Adottare la filosofia immortalista significa accettare che sia possibile ottenere la completa padronanza del proprio corpo e del proprio destino, e poi fare del proprio meglio per ottenerla.
Non c’è vantaggio degno di nota nell’idea che si debba morire, che lo si voglia o no.
Similmente, non c’è svantaggio degno di nota nel tenere aperta la possibilità di poter ottenere la completa padronanza sul proprio corpo e sulla propria vita.
Si tratta semplicemente di una scelta personale su ciò che si pensa.
La gente pensa di dover morire e muore da secoli ormai, e sembra che per molti vada bene così.
Per il lettore che contempli le idee che costituiscono la filosofia immortalista, a questo punto non fa differenza se l’immortalità fisica si possa davvero ottenere.
Non affermiamo infatti di offrire la vita eterna: quello che offriamo è un’alternativa all’idea che si debba per forza morire.

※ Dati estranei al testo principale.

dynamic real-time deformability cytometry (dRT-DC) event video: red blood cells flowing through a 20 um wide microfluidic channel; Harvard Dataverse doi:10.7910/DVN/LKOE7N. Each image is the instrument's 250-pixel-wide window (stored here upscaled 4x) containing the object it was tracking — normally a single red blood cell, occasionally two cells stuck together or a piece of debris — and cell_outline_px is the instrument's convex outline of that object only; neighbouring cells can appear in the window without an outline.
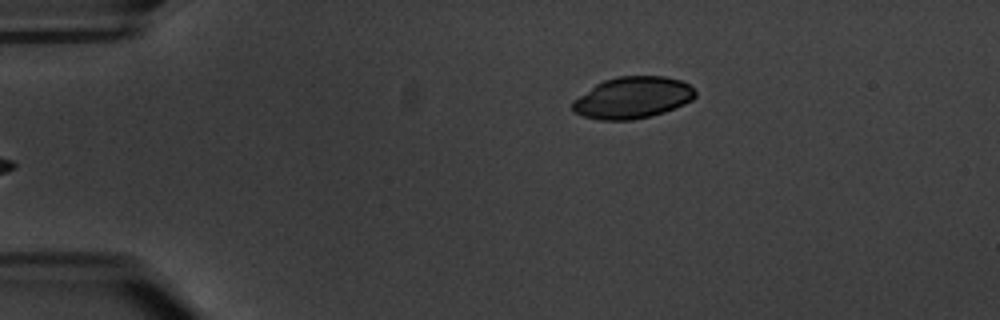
{"species": "common noctule bat (a hibernating species)", "species_latin": "Nyctalus noctula", "temperature_condition": "warm", "stored_images_in_passage": 6, "camera_frame_rate_fps": 3000, "um_per_image_px": 0.085, "animal": {"sex": "male", "body_mass_g": 20.1, "forearm_length_mm": 53.5}, "frame": {"image": 1, "passage_image": 6, "time_ms": 6.667, "image_size_px": [1000, 320], "cell_outline_px": [[696, 96], [692, 100], [684, 104], [664, 112], [652, 116], [632, 120], [600, 120], [584, 116], [576, 112], [572, 108], [572, 100], [596, 84], [604, 80], [616, 76], [664, 76], [680, 80], [688, 84], [696, 92]], "centroid_in_image_um": [53.77, 8.3], "position_along_channel_um": 31.2, "area_um2": 29.77}}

Non affermiamo infatti di offrire la vita eterna: quello che offriamo è un'alternativa all'idea che si debba per forza morire.

L’idea è che anche se poi si finisce per morire, la vita sarà molto più piena e godibile se vissuta partendo dal punto di vista che la vita o la morte sono frutto di una scelta individuale.
O non si muore, o la morte è in qualche modo in qualche punto del nostro futuro: in entrambi i casi non ha nulla a che vedere con la vita che si sta vivendo adesso.
I pensieri sulla morte, tuttavia, hanno molto a che vedere con la qualità della vita nel presente.

Non c'è vantaggio degno di nota nell'idea che si debba morire, che lo si voglia o no.

Capitolo 43

I cinque svantaggi fondamentali del pensare di non avere scelta sulla morte

Ci sono cinque svantaggi fondamentali nel non cambiare idea sul fatto che la morte sia inevitabile e che perciò non si abbia possibilità di scelta in materia. Questi svantaggi giocano un ruolo fondamentale in quasi ogni esempio di sofferenza umana, e sono: paura, senso di impotenza, apatia, limitazioni e autoinganno.

1. Paura

Per la maggior parte delle persone che non hanno elaborato granché sui loro pensieri riguardo alla morte, ci sono probabilmente meccanismi di dualità in contesto negativo che hanno una morte come adattamento coercitivo.

Questo tipo di adattamento è conosciuto come pulsione di morte. Pensare che la morte sia al di là del nostro controllo rende necessario reprimere la pulsione di morte. Il risultato di questa repressione è che non si può fare niente contro la pulsione di morte, per cui tutte le parti della personalità che non vogliono morire saranno in uno stato di costante paura a causa del facile controllo che la pulsione di morte assumente, corpo e azioni. Non solo questa paura rende difficile rilassamento, ma mette un’ulteriore barriera fra persona e la propria mente inconscia. Fintanto che non ci si può prendere la responsabilità della propria pulsione di morte, non la si può integrare, il che lascia solo l’opzione fa paura conscia o inconscia.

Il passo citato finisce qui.